If it is, and if the community bid therefore fails, what happens next?

A cynic might suggest Buccleuch could come back to the community and offer to sell the moor minus the 400-500 hectares which could be sold to a commercial forestry company and the nine properties, whose tenants could be offered the choice of buying or moving out at the end of their tenancy period. That way the estate makes a few bob and appears to be helping the community realise its moor-owning goal.

If that or anything like it happens, then our existing land reform law is an ass.

Firstly, the Scottish Land Fund is evidently not sufficient to meet the growing demand from urban and rural communities trying to wrest land and other assets from landowner control. There would rightly be uproar if yet more taxpayer money is handed over to quasi-feudal landowners. But there’s no evidence of any demand (or sufficient trust) for hybrid models of joint ownership to work. How does this get resolved?

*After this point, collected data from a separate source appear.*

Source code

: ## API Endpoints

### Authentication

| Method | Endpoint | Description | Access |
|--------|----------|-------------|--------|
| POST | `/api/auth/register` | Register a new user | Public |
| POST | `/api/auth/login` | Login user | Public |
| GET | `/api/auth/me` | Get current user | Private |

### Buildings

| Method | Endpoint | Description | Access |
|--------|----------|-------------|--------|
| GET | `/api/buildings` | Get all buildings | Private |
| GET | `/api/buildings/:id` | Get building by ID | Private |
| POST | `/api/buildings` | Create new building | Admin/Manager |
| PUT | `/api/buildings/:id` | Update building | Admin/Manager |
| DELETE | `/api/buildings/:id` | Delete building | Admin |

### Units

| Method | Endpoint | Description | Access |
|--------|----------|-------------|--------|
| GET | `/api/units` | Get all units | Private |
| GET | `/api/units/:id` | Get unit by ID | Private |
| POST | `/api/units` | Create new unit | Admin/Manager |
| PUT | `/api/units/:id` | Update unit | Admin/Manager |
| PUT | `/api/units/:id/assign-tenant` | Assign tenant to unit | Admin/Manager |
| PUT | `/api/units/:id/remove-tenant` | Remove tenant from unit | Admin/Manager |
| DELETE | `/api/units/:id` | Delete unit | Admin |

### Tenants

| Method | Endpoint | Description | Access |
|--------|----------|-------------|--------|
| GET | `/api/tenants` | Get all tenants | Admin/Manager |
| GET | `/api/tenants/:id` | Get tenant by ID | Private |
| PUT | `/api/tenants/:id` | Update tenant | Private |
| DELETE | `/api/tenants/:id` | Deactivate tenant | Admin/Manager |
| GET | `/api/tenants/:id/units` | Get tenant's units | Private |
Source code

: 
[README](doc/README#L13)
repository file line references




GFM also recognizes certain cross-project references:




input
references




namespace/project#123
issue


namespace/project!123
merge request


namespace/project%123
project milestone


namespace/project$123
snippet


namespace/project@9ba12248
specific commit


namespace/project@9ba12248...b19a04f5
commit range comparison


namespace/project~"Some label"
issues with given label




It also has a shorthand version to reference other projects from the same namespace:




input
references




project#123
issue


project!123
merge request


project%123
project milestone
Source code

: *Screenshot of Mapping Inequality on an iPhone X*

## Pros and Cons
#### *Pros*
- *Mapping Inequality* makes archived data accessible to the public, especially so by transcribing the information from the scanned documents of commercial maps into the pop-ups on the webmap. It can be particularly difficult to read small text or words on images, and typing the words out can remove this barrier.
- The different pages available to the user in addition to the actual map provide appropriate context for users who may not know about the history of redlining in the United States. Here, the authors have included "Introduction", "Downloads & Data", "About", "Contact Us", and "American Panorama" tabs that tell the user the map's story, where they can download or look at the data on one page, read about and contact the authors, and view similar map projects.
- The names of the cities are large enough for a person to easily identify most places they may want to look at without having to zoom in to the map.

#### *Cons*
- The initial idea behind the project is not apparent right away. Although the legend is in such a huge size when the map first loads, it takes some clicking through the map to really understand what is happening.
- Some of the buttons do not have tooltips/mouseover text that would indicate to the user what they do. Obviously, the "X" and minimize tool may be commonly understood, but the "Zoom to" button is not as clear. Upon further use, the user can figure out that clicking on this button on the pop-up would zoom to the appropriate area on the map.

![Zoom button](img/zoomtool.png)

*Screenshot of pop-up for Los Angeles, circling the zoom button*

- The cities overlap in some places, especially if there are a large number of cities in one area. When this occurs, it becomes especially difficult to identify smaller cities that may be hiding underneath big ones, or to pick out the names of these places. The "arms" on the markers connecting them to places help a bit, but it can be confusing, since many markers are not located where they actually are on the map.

Secondly, land prices are soaring out of control in rural areas thanks to scarcity and inflation because of forestry grants. In a recent paper Andy Wightman MSP valued sporting estates at only £100 per hectare. Yet such land manages to sell for more than 10 times that amount. The solution surely isn’t tinkering – it’s taxation. When the far from radical Professor Ronald MacDonald, of the Adam Smith Business School, recommends a land tax, it’s surely become mainstream and urgent enough for the Scottish Government?

Thirdly, many of the levers delivered by the Land Reform Act 2016 seem to be unused and maybe unusable. The Langholm folk could perhaps have used the new right to buy for sustainable development. But who knew about it? How does it work? Has anyone actually been successful? And if not, then what use is it?

I’m sure the Scottish Government, dealing with big enough issues right now, will cast a weary sigh at the notion they need to revisit land reform again. But this is what happens when legislators pull their punches and fail to enact bold, simple moves to create equity in the distribution of land. How hard would it be for the SNP to stop dealing with land in a piecemeal, defensive, reluctant way and spend some time framing legislation that takes the burden off communities and leaves no-one dependent on landowner largesse.

Here’s hoping the folk of Langholm can yet find a way to restore one old grouse moor to its natural glory.

An earlier version of this article claimed that the Scottish Land Commission had “reprimanded” the estate for failing to notify local communities of a major land sale. We are happy to clarify that the Land Commission did not reprimand the estate, but instead in correspondence reminded the estate of the Commission's guidance on community engagement, which the estate had helped to draft.